++++ PROVIDED DATA

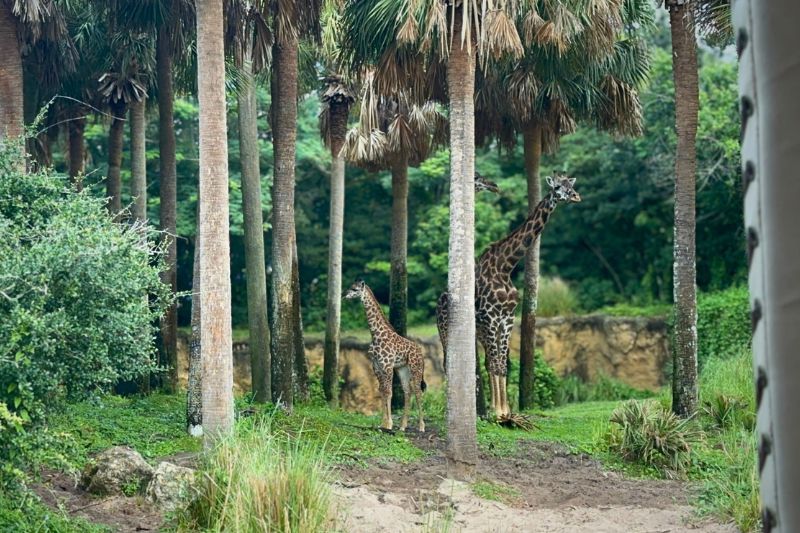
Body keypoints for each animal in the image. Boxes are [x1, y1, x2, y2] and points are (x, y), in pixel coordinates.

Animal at [345, 279, 426, 432]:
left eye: (355, 289)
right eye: (349, 287)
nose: (345, 295)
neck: (375, 334)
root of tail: (421, 353)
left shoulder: (387, 366)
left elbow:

++++++++

#### [INSTRUCTIONS FOR THE TASK]
The material should be returned verbatim, with all images omitted.

#### [RESPONSE TO THIS TASK]
Body keypoints for each animal in the image. Boxes are [x1, y1, x2, y2] and points are (x, y), in pixel coordinates.

Animal at [345, 279, 426, 432]:
left eye: (355, 289)
right eye: (349, 287)
nose: (345, 295)
neck: (375, 334)
root of tail: (421, 353)
left shoulder: (387, 366)
left elbow:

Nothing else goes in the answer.